A lover of women, Leif has not hesitated to enlist them in tweaking the Writers’ egos, often subbing in for a few innings all-female lineups recruited from the East Hampton Town women’s slow-pitch softball league.

In the famous “Battery Show” of 1977, he introduced a lights-out pro pitcher, Kathy Neal, and her catcher, C.B. Tomasiewicz, whom he and Tom Twomey had flown over from Connecticut, as “two folk singers from Omaha.”

It soon became evident they weren’t. Bowing to authorial pique, Leif played them in the outfield from the second until the ninth inning, at which point, with runners on first and third, and with the Writers about to tie the game up, he called them back in to pitch and catch.

A popup, a strikeout, and a popup, and that was it.
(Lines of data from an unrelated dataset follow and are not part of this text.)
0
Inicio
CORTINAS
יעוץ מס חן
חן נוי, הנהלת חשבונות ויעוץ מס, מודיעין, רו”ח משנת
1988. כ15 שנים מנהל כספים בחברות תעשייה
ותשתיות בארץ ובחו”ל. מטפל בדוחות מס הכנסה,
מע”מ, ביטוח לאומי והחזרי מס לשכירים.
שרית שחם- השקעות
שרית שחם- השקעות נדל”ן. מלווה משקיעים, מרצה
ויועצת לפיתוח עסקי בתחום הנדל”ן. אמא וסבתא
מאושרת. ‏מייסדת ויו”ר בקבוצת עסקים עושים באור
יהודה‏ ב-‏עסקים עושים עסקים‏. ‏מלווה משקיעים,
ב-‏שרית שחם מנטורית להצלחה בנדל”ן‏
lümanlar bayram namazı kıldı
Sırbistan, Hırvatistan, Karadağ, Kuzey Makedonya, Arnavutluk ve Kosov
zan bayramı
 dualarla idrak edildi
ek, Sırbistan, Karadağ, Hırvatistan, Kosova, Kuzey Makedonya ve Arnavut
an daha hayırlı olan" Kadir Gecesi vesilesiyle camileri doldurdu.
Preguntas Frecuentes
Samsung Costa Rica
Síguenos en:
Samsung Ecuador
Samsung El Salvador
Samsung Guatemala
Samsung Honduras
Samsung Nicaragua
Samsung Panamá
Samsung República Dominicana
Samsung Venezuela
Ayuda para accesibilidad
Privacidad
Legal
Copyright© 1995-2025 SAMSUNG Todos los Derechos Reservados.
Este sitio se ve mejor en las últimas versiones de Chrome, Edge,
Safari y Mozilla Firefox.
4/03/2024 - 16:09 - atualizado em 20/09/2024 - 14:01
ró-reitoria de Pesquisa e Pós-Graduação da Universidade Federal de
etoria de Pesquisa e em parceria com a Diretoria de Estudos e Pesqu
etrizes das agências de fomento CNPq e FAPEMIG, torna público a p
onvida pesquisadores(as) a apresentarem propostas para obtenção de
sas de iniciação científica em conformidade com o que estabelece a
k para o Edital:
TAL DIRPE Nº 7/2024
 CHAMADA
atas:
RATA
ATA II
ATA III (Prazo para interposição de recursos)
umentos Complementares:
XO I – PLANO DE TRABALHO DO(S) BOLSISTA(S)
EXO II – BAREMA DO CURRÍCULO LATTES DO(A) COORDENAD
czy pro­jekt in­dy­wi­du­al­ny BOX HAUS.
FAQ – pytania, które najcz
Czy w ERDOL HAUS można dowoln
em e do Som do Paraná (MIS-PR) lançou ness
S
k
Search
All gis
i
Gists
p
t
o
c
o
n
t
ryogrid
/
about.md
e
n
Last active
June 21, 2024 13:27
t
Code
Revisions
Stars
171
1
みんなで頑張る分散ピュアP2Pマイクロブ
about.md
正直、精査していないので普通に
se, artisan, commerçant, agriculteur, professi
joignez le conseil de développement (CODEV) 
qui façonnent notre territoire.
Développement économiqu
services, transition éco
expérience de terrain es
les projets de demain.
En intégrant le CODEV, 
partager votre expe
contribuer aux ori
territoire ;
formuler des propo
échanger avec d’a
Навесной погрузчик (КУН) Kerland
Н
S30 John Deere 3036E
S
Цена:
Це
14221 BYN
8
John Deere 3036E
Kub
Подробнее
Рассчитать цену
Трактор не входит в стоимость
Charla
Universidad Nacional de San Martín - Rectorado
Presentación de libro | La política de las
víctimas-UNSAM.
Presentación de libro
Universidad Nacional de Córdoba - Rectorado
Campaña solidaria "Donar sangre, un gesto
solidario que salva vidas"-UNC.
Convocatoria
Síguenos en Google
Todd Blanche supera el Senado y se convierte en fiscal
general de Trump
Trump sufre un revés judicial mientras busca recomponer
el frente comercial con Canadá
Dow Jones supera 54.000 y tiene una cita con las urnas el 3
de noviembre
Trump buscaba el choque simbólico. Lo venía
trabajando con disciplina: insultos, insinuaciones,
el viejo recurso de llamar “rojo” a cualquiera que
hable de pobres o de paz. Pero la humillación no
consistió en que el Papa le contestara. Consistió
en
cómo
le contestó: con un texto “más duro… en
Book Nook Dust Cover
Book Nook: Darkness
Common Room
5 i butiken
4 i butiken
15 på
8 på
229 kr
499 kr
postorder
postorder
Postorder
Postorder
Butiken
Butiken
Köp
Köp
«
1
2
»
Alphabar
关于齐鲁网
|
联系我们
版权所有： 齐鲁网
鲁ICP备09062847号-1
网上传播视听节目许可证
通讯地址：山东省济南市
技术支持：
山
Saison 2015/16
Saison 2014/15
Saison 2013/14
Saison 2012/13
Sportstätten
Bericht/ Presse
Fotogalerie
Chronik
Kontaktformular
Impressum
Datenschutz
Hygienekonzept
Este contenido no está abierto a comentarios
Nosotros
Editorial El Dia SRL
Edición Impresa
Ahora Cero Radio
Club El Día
The Artists won 13-7. “Some guys didn’t talk to me for five years after that,” said Leif, who, when it comes to The Game, puts it all on the line, always has, and always will.

My one regret is that he, a great ballplayer, as I’ve said, hasn’t played more in all these Games for which he’s been the impresario. But there’s more than one way, I suppose, to skin a cat.

Let’s play it again, Leif, play it again.